▶ **REQUIRED ACTION**
Give the lines below as a Markdown table with the columns "Number" and "Line," leaving out blank lines. Begin at the line that contains "right ankle: (232, 315, -6)", and stop after the line that contains "right ankle: (269, 315, 21)".
──────────
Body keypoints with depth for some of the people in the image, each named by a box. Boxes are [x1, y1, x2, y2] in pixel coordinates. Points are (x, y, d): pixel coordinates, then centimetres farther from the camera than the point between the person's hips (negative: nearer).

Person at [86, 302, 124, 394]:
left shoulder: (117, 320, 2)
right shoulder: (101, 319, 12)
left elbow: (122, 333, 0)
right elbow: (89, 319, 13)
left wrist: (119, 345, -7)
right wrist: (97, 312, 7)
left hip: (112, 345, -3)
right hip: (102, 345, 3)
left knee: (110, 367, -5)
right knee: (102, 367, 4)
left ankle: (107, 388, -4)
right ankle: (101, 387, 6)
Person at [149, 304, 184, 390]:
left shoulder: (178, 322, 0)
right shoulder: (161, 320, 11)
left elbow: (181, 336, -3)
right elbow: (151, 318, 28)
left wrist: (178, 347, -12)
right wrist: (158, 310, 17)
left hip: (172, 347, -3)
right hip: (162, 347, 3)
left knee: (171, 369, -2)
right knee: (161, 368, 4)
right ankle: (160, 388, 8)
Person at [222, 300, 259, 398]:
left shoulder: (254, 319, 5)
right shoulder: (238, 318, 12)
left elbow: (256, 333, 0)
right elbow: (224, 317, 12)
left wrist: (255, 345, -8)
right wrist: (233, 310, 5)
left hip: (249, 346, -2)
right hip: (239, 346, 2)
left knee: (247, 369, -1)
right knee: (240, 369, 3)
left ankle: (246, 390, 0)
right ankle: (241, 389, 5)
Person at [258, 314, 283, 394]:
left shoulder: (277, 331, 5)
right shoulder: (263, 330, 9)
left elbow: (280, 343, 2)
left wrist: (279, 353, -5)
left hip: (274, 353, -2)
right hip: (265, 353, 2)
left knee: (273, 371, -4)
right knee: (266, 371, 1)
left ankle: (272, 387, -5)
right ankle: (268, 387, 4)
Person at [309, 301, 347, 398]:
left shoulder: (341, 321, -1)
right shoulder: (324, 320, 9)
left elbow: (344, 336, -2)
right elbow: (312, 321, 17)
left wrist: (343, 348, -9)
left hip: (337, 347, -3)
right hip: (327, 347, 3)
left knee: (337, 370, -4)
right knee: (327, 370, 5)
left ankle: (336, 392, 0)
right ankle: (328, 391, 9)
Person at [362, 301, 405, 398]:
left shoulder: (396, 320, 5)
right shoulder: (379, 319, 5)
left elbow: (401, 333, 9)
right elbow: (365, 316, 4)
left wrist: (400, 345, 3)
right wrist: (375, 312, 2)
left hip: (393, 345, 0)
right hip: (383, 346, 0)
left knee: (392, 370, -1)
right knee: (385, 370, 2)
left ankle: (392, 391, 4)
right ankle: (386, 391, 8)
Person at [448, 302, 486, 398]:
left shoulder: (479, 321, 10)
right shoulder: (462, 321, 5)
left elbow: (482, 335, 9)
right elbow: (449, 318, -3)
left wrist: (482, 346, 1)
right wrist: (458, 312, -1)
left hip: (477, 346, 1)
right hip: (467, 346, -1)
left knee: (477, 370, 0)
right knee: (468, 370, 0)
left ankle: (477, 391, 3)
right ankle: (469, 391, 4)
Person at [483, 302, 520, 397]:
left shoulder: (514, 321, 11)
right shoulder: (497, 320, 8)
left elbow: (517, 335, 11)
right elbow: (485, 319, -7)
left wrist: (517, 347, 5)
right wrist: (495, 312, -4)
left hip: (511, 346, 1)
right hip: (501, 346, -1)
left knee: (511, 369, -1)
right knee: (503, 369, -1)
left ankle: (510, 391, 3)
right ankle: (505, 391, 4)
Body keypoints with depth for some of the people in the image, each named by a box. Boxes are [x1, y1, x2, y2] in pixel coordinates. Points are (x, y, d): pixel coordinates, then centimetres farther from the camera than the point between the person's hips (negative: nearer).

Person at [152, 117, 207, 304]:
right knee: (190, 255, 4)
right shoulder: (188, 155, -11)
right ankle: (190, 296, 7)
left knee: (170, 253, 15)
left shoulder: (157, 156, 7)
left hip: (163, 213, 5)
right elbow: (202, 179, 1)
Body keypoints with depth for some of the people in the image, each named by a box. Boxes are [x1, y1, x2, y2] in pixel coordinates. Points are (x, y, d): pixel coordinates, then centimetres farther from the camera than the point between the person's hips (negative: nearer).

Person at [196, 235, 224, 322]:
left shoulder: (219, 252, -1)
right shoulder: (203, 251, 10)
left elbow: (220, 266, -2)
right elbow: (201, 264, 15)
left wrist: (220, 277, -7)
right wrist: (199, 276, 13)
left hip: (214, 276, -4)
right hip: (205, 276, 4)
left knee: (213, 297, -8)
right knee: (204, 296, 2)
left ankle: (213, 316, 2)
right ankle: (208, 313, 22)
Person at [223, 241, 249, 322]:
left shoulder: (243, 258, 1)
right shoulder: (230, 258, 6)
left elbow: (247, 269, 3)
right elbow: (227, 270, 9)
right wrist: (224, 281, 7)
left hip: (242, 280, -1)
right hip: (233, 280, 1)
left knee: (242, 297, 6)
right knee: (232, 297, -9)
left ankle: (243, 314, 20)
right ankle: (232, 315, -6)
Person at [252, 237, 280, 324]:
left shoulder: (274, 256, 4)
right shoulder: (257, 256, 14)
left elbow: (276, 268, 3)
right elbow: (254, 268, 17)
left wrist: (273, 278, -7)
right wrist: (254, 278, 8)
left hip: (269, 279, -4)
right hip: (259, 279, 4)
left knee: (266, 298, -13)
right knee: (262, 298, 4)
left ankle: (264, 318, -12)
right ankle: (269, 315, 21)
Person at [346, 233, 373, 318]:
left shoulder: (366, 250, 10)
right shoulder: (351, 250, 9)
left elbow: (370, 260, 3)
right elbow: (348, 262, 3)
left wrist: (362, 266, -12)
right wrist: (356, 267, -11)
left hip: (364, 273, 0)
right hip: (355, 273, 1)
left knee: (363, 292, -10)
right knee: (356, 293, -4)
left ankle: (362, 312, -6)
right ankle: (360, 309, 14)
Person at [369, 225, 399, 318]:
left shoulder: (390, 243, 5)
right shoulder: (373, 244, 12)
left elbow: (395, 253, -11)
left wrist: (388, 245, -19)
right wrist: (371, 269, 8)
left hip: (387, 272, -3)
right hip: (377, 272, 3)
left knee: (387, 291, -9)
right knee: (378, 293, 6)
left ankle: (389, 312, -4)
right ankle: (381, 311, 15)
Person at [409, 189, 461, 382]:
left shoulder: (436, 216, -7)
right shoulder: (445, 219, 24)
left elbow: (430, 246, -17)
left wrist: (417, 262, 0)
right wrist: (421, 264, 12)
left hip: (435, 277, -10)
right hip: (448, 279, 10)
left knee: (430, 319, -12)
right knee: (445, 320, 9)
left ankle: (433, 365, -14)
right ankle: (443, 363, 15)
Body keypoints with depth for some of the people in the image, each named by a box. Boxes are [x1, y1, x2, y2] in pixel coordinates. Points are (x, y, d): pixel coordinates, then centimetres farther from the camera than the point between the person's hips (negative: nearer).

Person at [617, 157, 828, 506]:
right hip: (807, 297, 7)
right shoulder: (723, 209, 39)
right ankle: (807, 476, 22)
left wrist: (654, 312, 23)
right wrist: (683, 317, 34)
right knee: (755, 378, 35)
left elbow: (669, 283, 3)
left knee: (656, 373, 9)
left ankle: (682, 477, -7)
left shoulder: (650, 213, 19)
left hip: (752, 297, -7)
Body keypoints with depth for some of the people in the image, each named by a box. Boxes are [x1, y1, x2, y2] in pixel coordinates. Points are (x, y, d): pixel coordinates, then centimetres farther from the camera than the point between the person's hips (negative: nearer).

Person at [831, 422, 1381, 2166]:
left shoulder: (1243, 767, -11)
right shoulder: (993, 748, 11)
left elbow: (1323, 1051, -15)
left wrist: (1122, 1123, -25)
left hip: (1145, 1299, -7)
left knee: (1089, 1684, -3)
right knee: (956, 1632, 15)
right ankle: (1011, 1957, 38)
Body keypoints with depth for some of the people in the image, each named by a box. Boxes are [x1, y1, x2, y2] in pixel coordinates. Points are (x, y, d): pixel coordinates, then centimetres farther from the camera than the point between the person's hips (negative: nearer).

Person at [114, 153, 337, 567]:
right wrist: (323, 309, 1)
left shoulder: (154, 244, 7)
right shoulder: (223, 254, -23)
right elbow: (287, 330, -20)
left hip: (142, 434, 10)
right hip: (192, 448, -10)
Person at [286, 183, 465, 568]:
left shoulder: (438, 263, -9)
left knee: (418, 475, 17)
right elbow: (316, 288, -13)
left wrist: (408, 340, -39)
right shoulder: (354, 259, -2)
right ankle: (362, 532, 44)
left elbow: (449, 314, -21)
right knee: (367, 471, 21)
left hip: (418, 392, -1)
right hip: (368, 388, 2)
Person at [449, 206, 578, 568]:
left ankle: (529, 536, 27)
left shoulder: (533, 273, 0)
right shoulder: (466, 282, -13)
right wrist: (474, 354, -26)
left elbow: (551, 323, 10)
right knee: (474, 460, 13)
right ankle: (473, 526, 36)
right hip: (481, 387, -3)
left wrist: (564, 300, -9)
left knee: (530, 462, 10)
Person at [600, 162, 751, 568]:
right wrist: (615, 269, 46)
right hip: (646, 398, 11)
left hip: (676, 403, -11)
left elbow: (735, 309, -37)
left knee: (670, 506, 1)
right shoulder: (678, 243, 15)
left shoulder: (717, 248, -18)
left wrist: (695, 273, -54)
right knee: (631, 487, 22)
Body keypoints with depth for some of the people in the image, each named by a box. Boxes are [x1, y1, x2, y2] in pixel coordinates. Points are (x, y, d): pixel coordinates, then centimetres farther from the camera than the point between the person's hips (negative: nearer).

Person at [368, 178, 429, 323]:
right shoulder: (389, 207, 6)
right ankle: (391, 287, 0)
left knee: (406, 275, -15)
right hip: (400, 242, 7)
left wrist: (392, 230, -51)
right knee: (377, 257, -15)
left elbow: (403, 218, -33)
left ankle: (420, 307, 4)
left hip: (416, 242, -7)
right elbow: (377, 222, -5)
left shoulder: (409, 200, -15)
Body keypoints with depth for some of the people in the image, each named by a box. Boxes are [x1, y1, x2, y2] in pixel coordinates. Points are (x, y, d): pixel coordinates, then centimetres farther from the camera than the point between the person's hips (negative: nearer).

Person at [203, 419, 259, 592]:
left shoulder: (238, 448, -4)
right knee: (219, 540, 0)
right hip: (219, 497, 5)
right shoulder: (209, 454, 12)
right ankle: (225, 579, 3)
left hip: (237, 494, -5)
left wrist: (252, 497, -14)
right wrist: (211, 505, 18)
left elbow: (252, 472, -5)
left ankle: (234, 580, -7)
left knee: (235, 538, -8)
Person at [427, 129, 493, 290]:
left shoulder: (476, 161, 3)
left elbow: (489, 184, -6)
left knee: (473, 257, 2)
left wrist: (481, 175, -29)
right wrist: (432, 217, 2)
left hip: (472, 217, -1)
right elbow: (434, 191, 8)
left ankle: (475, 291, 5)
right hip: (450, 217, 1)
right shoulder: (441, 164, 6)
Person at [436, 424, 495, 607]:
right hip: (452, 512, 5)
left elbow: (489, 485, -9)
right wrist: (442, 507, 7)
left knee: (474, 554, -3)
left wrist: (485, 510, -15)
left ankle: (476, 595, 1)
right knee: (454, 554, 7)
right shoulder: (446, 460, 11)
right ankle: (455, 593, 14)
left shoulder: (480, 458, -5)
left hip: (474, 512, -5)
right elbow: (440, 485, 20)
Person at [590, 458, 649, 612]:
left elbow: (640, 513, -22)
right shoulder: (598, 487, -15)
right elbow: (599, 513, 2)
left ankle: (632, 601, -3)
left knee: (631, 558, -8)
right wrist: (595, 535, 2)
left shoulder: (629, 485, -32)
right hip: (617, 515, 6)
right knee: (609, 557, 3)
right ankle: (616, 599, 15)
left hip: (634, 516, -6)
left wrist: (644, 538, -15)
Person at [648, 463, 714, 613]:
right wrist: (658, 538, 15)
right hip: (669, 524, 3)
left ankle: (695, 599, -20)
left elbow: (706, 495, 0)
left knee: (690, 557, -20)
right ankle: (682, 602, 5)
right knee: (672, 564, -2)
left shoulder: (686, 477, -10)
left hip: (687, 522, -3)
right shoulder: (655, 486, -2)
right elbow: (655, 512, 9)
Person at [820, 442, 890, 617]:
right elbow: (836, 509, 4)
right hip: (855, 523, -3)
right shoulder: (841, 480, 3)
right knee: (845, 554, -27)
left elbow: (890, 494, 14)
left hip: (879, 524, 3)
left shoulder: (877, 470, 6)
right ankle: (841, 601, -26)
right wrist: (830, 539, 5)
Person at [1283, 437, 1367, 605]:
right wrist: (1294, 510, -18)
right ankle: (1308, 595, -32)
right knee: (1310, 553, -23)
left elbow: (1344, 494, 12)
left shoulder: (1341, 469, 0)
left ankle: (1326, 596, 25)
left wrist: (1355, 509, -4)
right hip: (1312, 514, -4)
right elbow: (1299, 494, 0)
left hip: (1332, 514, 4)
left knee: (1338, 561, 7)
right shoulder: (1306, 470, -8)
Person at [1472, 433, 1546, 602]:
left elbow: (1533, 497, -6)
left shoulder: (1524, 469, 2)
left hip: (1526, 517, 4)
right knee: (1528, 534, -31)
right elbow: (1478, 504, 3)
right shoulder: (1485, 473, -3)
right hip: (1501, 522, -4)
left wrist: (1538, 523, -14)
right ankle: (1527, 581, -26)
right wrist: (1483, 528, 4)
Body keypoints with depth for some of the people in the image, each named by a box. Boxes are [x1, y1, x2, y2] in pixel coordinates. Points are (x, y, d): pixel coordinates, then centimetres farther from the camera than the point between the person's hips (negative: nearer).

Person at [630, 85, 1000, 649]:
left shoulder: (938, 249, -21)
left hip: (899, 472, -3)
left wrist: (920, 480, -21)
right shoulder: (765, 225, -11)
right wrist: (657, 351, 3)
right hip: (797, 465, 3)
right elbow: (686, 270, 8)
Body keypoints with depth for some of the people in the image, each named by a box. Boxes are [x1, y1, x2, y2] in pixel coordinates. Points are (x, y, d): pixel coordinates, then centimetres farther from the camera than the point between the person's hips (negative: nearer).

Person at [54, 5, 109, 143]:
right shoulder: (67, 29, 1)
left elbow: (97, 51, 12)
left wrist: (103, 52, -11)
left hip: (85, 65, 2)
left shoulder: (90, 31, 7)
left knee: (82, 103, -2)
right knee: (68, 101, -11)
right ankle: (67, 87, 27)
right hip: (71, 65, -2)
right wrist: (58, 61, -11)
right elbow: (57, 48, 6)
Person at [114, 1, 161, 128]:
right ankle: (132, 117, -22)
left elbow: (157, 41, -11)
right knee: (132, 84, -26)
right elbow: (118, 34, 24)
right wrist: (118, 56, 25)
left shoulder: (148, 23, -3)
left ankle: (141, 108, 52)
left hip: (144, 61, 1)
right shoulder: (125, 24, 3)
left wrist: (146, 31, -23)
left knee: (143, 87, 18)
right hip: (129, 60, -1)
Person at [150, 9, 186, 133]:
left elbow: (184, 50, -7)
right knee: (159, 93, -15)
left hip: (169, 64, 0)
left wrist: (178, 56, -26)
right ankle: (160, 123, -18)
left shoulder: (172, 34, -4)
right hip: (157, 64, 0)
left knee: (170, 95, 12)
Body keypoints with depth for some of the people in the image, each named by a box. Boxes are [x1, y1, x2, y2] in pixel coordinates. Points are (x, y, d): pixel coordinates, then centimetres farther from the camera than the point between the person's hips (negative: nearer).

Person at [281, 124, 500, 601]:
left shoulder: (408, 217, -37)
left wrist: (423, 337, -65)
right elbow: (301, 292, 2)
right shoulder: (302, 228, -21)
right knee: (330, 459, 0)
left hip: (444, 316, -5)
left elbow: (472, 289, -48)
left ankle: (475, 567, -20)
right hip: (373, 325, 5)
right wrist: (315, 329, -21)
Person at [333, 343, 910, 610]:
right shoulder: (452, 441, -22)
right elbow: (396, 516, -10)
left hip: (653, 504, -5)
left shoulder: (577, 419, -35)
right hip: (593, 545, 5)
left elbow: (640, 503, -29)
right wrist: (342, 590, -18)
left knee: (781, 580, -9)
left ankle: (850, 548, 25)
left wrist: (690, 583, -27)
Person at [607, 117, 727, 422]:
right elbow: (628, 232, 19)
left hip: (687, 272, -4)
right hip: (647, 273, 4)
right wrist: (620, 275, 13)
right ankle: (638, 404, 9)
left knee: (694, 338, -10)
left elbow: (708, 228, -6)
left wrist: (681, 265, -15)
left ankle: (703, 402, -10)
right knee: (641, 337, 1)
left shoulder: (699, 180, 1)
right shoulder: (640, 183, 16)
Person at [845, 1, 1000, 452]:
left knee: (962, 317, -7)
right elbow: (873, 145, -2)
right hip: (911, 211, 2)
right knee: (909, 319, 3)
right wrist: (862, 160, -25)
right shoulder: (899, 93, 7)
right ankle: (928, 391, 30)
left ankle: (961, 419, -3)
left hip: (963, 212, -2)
──────────
▶ **ANSWER TO THIS TASK**
| Number | Line |
|---|---|
| 1 | right ankle: (232, 315, -6) |
| 2 | Person at [252, 237, 280, 324]: |
| 3 | left shoulder: (274, 256, 4) |
| 4 | right shoulder: (257, 256, 14) |
| 5 | left elbow: (276, 268, 3) |
| 6 | right elbow: (254, 268, 17) |
| 7 | left wrist: (273, 278, -7) |
| 8 | right wrist: (254, 278, 8) |
| 9 | left hip: (269, 279, -4) |
| 10 | right hip: (259, 279, 4) |
| 11 | left knee: (266, 298, -13) |
| 12 | right knee: (262, 298, 4) |
| 13 | left ankle: (264, 318, -12) |
| 14 | right ankle: (269, 315, 21) |